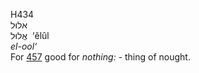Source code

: H434  
אלוּל  
אֱלוּל ‎ ‘ĕlûl  
*el-ool‘*  
For [457](h0457) good for *nothing: -* thing of nought.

┄┄┄┄┄┄┄┄┄┄

### WORK REQUIRED
Your task is to write out, exactly, the line that holds "אֱלוּל ‎ ‘ĕlûl" and every line after it until the records end.

### FINAL ANSWER
אֱלוּל ‎ ‘ĕlûl  
*el-ool‘*  
For [457](h0457) good for *nothing: -* thing of nought.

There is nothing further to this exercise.